New breakthrough in brain-computer interface!

Imagine being able to control a robotic arm to grab, move, and put down objects just by "thinking" — it sounds like something out of a sci-fi movie, but now scientists at the University of California, San Francisco have turned this dream a reality.

In a study published in the journal Cell, researchers successfully helped a paralyzed man achieve precise control of a robotic arm through a device called a brain-computer interface (BCI), and this device worked stably for seven months without frequent adjustments!

Fig. 1. Recordings from electrocorticography brain-computer interface (BCI) in tetraplegic participants find mesoscale representational stability and plasticity with neurofeedback that allows for longterm neuroprosthetic control of a robotic arm and hand (Natraj, Nikhilesh, et al. 2025).

The "Evolution" of Brain-Computer Interface

Brain-computer interface is not a new concept, but previous devices usually only work for one or two days before needing to be recalibrated. The breakthrough of this new study is that it combines an artificial intelligence (AI) model that can adapt to small changes in brain activity, so that it can work stably for a long time.

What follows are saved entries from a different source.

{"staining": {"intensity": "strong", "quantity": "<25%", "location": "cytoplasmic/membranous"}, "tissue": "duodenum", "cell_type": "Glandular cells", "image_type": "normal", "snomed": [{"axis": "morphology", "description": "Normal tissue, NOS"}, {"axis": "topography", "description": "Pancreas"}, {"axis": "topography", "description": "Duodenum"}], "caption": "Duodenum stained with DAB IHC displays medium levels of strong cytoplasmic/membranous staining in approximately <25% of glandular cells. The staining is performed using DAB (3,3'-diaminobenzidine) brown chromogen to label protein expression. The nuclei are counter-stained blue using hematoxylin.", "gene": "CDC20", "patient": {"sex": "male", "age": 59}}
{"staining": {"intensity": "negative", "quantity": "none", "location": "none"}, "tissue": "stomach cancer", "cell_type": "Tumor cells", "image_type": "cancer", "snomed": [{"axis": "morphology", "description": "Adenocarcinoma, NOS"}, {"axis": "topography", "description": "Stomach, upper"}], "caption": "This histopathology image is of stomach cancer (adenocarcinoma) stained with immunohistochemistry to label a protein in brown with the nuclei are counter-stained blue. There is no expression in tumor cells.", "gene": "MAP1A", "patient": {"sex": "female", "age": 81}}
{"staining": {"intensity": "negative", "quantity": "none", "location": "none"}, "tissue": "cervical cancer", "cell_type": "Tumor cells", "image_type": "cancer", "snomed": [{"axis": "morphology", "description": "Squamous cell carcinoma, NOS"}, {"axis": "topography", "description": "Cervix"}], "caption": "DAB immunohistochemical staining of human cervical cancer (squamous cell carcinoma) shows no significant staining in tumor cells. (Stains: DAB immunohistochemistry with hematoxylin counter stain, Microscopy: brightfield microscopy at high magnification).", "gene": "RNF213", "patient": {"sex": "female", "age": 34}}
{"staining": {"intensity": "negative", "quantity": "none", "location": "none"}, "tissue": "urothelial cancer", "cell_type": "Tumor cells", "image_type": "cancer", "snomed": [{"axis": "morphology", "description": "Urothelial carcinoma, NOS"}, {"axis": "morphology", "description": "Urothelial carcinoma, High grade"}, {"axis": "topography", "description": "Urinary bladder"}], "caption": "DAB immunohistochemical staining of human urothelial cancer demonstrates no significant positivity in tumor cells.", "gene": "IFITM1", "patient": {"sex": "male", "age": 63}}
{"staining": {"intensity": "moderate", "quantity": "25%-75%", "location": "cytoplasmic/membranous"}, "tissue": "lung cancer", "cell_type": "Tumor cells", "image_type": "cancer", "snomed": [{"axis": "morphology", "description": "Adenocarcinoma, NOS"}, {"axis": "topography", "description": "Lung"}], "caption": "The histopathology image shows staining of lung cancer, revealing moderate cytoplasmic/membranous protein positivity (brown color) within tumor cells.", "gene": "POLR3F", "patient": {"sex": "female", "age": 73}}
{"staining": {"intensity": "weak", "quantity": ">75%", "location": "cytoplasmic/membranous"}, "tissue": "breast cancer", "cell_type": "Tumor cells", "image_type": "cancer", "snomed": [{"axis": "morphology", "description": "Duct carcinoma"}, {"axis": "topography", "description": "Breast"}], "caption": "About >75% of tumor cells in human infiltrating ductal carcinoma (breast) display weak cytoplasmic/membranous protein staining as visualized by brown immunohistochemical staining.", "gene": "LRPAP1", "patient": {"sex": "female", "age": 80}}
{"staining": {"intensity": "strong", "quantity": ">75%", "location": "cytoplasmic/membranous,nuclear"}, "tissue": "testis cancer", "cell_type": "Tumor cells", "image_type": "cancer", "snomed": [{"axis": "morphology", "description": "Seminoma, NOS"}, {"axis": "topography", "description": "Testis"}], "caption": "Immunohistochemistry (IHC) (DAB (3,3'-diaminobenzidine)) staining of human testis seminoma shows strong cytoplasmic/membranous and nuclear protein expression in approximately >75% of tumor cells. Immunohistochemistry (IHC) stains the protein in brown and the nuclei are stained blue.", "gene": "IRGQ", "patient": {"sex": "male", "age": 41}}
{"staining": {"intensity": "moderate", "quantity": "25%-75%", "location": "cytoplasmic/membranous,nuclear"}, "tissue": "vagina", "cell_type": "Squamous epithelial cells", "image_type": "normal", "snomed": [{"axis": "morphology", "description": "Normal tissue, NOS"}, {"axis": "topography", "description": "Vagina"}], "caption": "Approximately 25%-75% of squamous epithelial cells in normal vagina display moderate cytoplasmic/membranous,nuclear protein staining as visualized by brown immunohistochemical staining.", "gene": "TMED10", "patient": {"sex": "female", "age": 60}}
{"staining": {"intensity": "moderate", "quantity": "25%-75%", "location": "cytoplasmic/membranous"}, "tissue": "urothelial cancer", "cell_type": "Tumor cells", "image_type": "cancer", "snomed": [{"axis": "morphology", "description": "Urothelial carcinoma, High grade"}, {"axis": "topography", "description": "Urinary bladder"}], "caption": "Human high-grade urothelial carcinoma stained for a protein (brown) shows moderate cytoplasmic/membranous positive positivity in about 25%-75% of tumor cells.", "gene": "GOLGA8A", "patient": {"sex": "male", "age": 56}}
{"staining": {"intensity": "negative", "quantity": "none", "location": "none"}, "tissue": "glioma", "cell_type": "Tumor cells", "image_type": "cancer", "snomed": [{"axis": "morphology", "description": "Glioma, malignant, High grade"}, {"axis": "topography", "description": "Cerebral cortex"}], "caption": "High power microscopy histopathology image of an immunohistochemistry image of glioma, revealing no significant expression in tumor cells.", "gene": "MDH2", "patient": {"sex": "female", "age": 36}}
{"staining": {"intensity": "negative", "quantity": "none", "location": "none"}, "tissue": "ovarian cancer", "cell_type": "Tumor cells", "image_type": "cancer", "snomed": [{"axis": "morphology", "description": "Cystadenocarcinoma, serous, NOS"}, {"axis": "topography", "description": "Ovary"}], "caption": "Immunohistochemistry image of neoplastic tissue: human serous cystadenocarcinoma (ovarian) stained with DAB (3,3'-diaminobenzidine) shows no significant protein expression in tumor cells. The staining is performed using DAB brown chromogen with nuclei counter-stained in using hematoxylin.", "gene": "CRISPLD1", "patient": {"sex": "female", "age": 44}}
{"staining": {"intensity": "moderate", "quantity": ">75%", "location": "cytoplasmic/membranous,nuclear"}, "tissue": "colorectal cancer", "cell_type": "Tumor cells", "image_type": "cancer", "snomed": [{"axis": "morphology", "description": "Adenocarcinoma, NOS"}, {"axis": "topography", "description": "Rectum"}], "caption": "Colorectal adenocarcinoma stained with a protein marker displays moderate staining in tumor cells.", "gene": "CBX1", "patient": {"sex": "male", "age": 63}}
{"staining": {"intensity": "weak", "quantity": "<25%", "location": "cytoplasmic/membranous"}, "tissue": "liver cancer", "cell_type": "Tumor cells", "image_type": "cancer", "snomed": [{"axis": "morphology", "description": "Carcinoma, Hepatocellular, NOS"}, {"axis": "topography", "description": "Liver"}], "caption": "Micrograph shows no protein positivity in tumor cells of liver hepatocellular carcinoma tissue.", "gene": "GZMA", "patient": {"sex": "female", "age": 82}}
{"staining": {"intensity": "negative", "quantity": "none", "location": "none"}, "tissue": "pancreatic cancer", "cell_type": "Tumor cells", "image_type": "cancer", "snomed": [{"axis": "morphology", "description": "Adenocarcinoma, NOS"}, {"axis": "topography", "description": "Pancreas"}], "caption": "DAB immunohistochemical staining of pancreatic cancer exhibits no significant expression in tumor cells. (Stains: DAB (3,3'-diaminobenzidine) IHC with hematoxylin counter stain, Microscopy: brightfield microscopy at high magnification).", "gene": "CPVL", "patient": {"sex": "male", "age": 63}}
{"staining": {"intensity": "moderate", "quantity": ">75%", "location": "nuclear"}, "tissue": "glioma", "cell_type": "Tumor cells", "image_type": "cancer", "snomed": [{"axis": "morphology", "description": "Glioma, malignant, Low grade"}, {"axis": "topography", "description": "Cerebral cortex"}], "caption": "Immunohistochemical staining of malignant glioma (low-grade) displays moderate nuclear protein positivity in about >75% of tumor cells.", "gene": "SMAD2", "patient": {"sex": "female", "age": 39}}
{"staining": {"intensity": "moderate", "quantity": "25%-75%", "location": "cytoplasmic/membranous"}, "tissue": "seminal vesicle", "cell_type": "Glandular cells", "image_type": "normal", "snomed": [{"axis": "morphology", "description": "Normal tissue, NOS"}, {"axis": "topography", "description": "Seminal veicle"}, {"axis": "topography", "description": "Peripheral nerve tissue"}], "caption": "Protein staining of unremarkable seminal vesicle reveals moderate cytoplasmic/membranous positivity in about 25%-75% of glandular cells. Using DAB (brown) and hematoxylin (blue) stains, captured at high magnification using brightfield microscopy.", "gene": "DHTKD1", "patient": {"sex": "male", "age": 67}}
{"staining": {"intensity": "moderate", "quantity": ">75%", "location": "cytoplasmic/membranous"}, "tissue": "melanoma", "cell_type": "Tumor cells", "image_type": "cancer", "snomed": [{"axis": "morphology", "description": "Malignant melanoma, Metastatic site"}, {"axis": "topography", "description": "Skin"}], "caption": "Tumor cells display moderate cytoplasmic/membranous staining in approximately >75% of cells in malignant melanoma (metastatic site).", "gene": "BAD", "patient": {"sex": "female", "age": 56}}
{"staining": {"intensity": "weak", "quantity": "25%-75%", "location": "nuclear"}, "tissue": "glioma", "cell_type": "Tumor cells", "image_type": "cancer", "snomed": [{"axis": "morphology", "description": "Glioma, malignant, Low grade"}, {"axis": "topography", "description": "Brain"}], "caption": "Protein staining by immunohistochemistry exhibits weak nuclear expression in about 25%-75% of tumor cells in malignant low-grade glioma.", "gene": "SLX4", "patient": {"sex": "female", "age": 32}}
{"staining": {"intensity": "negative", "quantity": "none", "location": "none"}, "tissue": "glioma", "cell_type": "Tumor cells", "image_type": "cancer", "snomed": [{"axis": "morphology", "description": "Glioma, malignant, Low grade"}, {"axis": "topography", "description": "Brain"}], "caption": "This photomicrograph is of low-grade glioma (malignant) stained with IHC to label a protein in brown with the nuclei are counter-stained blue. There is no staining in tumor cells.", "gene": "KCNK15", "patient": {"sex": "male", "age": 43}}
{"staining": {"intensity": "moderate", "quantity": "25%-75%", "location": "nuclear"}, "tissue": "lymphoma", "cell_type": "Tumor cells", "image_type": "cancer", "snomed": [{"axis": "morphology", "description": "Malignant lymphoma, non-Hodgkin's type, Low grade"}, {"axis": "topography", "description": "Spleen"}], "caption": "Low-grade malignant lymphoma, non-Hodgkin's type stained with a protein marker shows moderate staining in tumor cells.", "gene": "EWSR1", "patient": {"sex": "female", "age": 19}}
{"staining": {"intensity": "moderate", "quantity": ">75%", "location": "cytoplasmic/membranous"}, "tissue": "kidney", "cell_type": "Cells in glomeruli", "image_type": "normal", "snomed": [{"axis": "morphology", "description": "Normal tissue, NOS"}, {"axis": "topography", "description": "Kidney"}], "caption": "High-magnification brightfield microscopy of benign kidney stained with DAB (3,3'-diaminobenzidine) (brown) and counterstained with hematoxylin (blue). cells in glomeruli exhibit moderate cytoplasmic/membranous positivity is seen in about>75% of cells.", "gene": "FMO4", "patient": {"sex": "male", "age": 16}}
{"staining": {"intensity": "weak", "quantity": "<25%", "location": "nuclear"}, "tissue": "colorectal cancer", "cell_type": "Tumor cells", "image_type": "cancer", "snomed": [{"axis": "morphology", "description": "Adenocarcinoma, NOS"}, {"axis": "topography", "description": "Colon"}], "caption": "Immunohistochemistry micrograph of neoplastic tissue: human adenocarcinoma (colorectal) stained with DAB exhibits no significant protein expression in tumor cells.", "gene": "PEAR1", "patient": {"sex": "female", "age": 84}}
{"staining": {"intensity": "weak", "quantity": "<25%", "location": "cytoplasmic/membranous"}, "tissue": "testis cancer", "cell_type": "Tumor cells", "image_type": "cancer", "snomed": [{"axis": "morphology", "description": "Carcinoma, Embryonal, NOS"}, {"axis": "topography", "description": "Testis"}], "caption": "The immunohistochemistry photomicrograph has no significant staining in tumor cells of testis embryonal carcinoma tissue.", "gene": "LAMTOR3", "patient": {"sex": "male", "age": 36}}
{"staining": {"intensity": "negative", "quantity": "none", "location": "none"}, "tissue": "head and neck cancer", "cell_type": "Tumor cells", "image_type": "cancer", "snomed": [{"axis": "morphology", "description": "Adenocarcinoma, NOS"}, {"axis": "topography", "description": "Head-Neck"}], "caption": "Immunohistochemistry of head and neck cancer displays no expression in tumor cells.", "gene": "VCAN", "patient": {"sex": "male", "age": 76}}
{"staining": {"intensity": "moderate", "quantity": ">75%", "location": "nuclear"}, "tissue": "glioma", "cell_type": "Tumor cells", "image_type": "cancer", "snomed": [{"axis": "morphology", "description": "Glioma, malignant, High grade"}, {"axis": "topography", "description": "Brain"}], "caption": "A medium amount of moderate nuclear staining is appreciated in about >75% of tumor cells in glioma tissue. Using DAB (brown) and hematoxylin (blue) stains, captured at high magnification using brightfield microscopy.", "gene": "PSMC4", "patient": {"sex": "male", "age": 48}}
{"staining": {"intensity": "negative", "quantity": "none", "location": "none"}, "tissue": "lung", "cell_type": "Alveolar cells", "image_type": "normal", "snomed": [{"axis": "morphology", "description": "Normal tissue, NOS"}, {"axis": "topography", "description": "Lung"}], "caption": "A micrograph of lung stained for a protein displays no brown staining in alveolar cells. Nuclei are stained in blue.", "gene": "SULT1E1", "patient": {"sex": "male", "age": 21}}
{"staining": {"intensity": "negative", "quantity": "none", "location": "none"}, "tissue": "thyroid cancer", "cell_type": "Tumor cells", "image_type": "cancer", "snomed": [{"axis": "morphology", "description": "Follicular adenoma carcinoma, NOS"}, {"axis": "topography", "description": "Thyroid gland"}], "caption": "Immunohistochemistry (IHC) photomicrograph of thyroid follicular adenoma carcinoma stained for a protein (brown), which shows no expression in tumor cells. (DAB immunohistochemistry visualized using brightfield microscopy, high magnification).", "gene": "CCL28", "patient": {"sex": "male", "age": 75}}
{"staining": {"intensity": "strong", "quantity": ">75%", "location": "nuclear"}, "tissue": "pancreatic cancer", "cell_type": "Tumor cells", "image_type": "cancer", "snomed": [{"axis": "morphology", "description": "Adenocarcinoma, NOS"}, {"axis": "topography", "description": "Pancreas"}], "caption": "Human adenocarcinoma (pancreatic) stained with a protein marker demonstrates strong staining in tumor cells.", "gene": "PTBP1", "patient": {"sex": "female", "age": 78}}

"The fusion of learning between humans and AI is the next stage of brain-computer interfaces," explained by Dr. Karunesh Ganguly, lead author of the study and professor of neurology at the University of California, San Francisco. "It's the key to our ability to achieve complex, lifelike functionality."

From "Imagination" to "Action"

The participant in this study was a man who was paralyzed by a stroke a few years ago and could not speak or move. The research team implanted tiny sensors on the surface of his brain to detect brain activity when he imagined moving. Although he could not actually move his body, his brain still produced corresponding signals when he imagined himself doing the action.

Ganguly's team found that although the shape of the patterns in the brain that represent specific actions remains the same, their positions change slightly every day. By allowing the AI ​​model to learn these changes, the researchers succeeded in making the device operate stably for several months without frequent adjustments.

"Training" From Virtual to Real

In order to get the participant to better control the robotic arm, the researchers first had him practice in a virtual environment. Through feedback from the virtual robotic arm, he gradually mastered how to accurately control the action through "thoughts". He then transferred this skill to the real robotic arm.

After a period of practice, the participant was not only able to pick up blocks, turn and move them with the robotic arm, but also complete more complex tasks, such as opening a cabinet, taking out a cup and lifting it to a water dispenser. A few months later, he was still able to continue to control the robotic arm after just 15 minutes of "adjustment."

Hope For the Future

Ganguly's team is currently improving the artificial intelligence model to make the robotic arm's movements faster and smoother. They also plan to test this brain-computer interface device in a home environment. For paralyzed patients, being able to independently complete basic life tasks such as drinking water or eating will greatly improve their quality of life.

Dr. Ganguly said: "This study shows that brain-computer interface technology has taken an important step. We believe that in the future this technology will help more paralyzed patients regain the ability to live independently."